Capping (and trading?) prison beds. Related to pricing are caps, which can also bring incentives back in line. In a number of contexts, such as arrests, caps might not be appropriate. But in other contexts, like prison, they could make sense. Just as a capping scheme limits the amount of clean air a coal plant can use in generating profits, so too could it limit the number of prison beds that local prosecutors can use in generating personal, political, and social gains.
A trio of criminal justice professors, Cheryl Jonson, John Eck, and Francis Cullen, have proposed how it might work. States could set a cap on the number of people who could be sentenced to prison each year. They could then allocate prison beds to each county or locality based on some metric — population size, violent crime rates, or something else. Localities could use those beds however they pleased, but once they hit their cap, they would have to pay the state for further imprisonments. The cap could be hard-and-fast, or it could be coupled with a trading system under which counties that do not use all of their beds could sell them to other counties, sell them back to the state, or roll them over for later use. Either way, the system would enhance accountability for criminal justice dollars and encourage cautious use of prison in ways the “correctional free lunch” does not.
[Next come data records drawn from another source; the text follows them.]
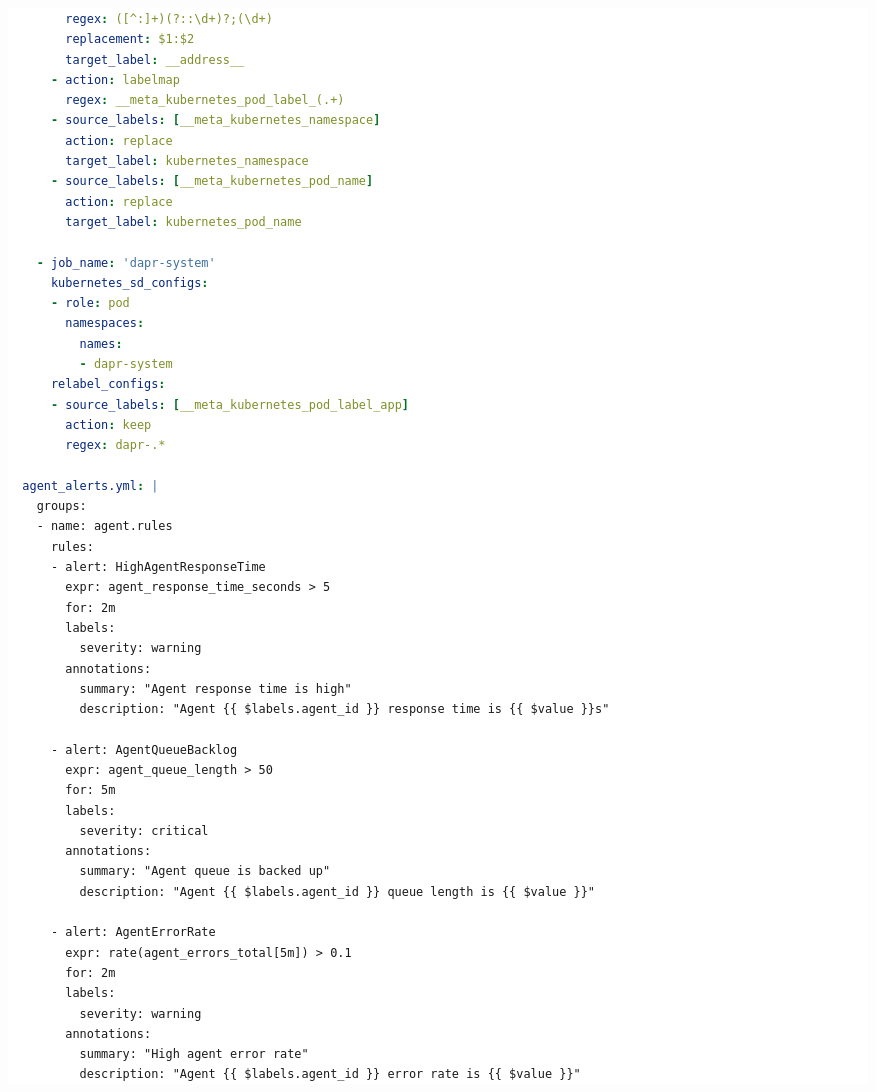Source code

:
 ```yaml
        regex: ([^:]+)(?::\d+)?;(\d+)
        replacement: $1:$2
        target_label: __address__
      - action: labelmap
        regex: __meta_kubernetes_pod_label_(.+)
      - source_labels: [__meta_kubernetes_namespace]
        action: replace
        target_label: kubernetes_namespace
      - source_labels: [__meta_kubernetes_pod_name]
        action: replace
        target_label: kubernetes_pod_name
        
    - job_name: 'dapr-system'
      kubernetes_sd_configs:
      - role: pod
        namespaces:
          names:
          - dapr-system
      relabel_configs:
      - source_labels: [__meta_kubernetes_pod_label_app]
        action: keep
        regex: dapr-.*
        
  agent_alerts.yml: |
    groups:
    - name: agent.rules
      rules:
      - alert: HighAgentResponseTime
        expr: agent_response_time_seconds > 5
        for: 2m
        labels:
          severity: warning
        annotations:
          summary: "Agent response time is high"
          description: "Agent {{ $labels.agent_id }} response time is {{ $value }}s"
          
      - alert: AgentQueueBacklog
        expr: agent_queue_length > 50
        for: 5m
        labels:
          severity: critical
        annotations:
          summary: "Agent queue is backed up"
          description: "Agent {{ $labels.agent_id }} queue length is {{ $value }}"
          
      - alert: AgentErrorRate
        expr: rate(agent_errors_total[5m]) > 0.1
        for: 2m
        labels:
          severity: warning
        annotations:
          summary: "High agent error rate"
          description: "Agent {{ $labels.agent_id }} error rate is {{ $value }}"
```
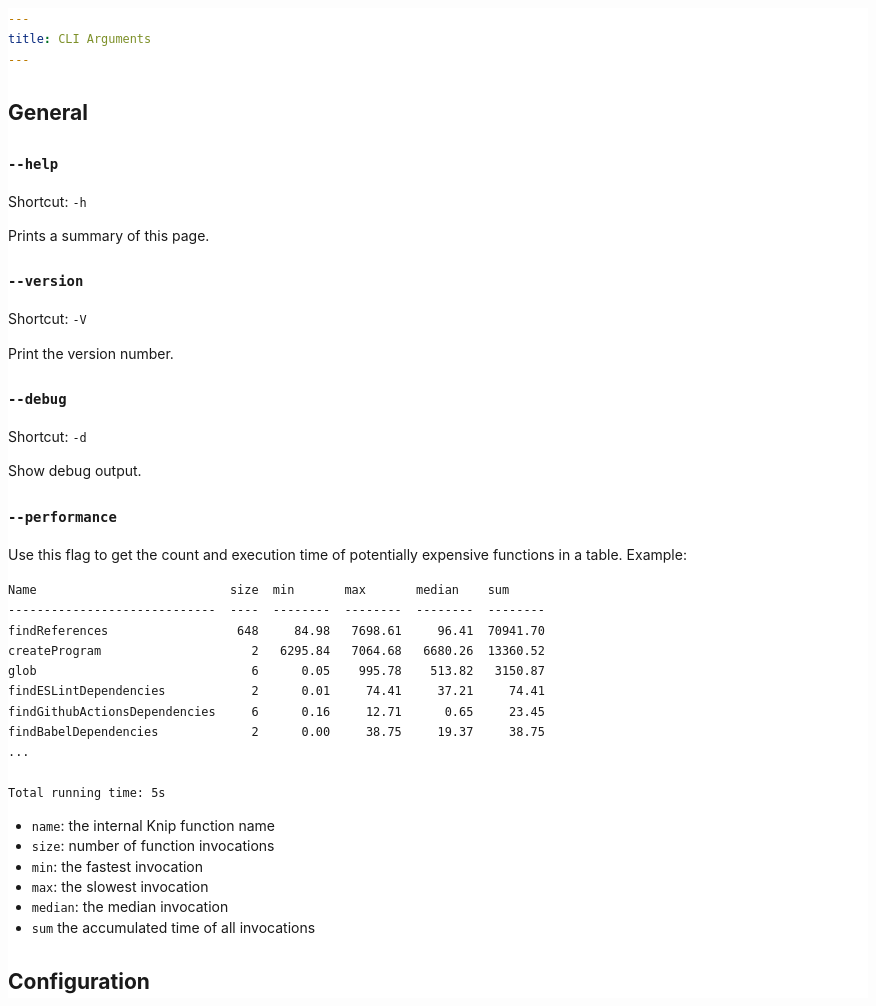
 ```yaml
---
title: CLI Arguments
---
```


## General

### `--help`

Shortcut: `-h`

Prints a summary of this page.

### `--version`

Shortcut: `-V`

Print the version number.

### `--debug`

Shortcut: `-d`

Show debug output.

### `--performance`

Use this flag to get the count and execution time of potentially expensive
functions in a table. Example:

```
Name                           size  min       max       median    sum
-----------------------------  ----  --------  --------  --------  --------
findReferences                  648     84.98   7698.61     96.41  70941.70
createProgram                     2   6295.84   7064.68   6680.26  13360.52
glob                              6      0.05    995.78    513.82   3150.87
findESLintDependencies            2      0.01     74.41     37.21     74.41
findGithubActionsDependencies     6      0.16     12.71      0.65     23.45
findBabelDependencies             2      0.00     38.75     19.37     38.75
...

Total running time: 5s
```

- `name`: the internal Knip function name
- `size`: number of function invocations
- `min`: the fastest invocation
- `max`: the slowest invocation
- `median`: the median invocation
- `sum` the accumulated time of all invocations

## Configuration
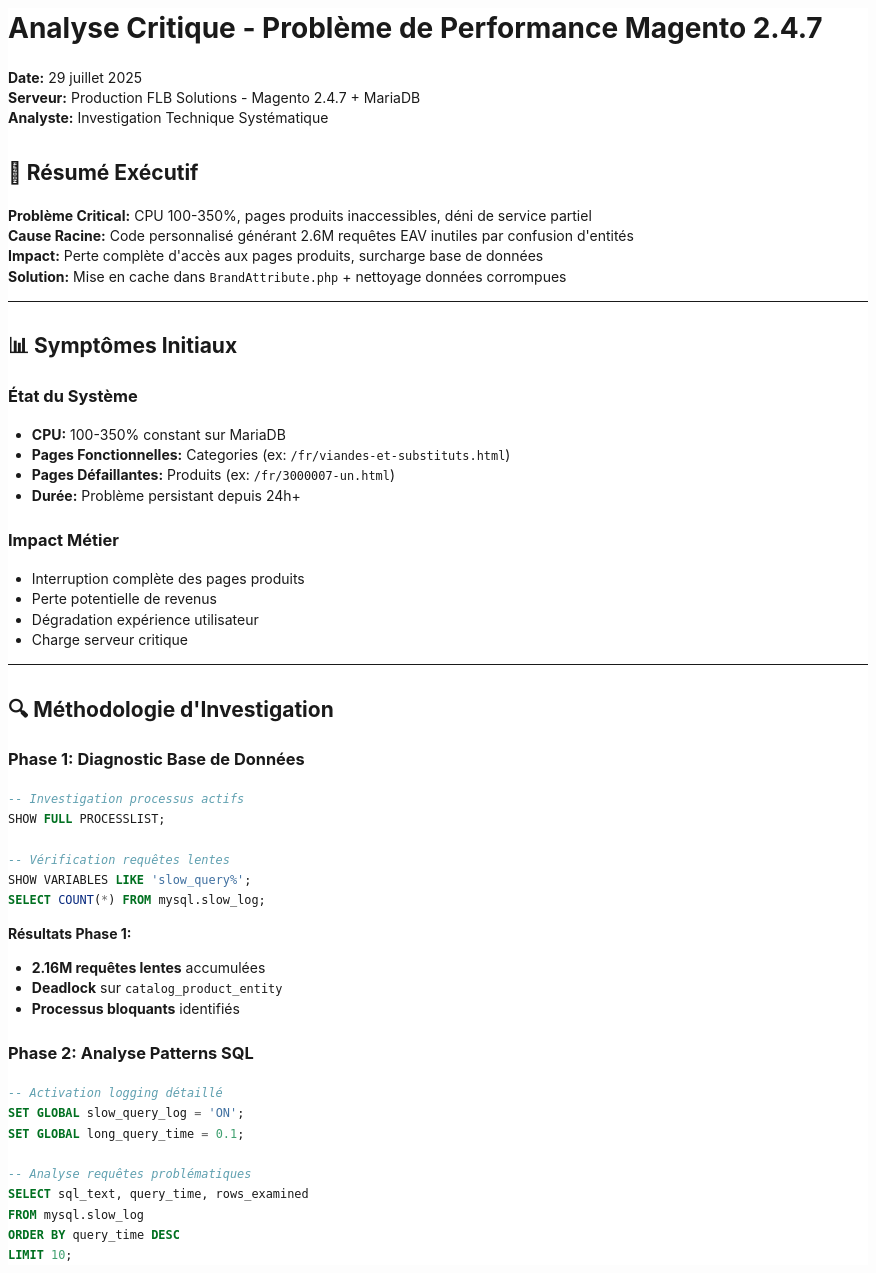 # Analyse Critique - Problème de Performance Magento 2.4.7
**Date:** 29 juillet 2025  
**Serveur:** Production FLB Solutions - Magento 2.4.7 + MariaDB  
**Analyste:** Investigation Technique Systématique  

## 🚨 Résumé Exécutif

**Problème Critical:** CPU 100-350%, pages produits inaccessibles, déni de service partiel  
**Cause Racine:** Code personnalisé générant 2.6M requêtes EAV inutiles par confusion d'entités  
**Impact:** Perte complète d'accès aux pages produits, surcharge base de données  
**Solution:** Mise en cache dans `BrandAttribute.php` + nettoyage données corrompues  

---

## 📊 Symptômes Initiaux

### État du Système
- **CPU:** 100-350% constant sur MariaDB
- **Pages Fonctionnelles:** Categories (ex: `/fr/viandes-et-substituts.html`)
- **Pages Défaillantes:** Produits (ex: `/fr/3000007-un.html`)
- **Durée:** Problème persistant depuis 24h+

### Impact Métier
- Interruption complète des pages produits
- Perte potentielle de revenus
- Dégradation expérience utilisateur
- Charge serveur critique

---

## 🔍 Méthodologie d'Investigation

### Phase 1: Diagnostic Base de Données
```sql
-- Investigation processus actifs
SHOW FULL PROCESSLIST;

-- Vérification requêtes lentes
SHOW VARIABLES LIKE 'slow_query%';
SELECT COUNT(*) FROM mysql.slow_log;
```

**Résultats Phase 1:**
- **2.16M requêtes lentes** accumulées
- **Deadlock** sur `catalog_product_entity`
- **Processus bloquants** identifiés

### Phase 2: Analyse Patterns SQL
```sql
-- Activation logging détaillé
SET GLOBAL slow_query_log = 'ON';
SET GLOBAL long_query_time = 0.1;

-- Analyse requêtes problématiques
SELECT sql_text, query_time, rows_examined 
FROM mysql.slow_log 
ORDER BY query_time DESC 
LIMIT 10;
```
Now, these sketches are just that. As University of Pennsylvania Law School Professor Stephanos Bibas and I discuss in a forthcoming article, serious issues would exist with each of these and related strategies. Even so, in states and localities across the country, variations on these themes — like cost-benefit analysis of sanctions in Washington, California’s Public Safety Realignment, or sentencing cost disclosures in Missouri — are increasingly appearing as policymakers confront the enormous toll of the carceral state. In this era of unprecedented openness to criminal justice experimentation, the time is ripe to move beyond our old transactional, fragmented, business-as-usual approach to criminal justice, and to see it for what it largely is: a morally laden and complex regulatory system, subject to many of the same failures and limitations that afflict other areas of regulation. That means we must think hard not only about how to do justice, but also about how to structure justice to administer it in the most socially-regarding way possible.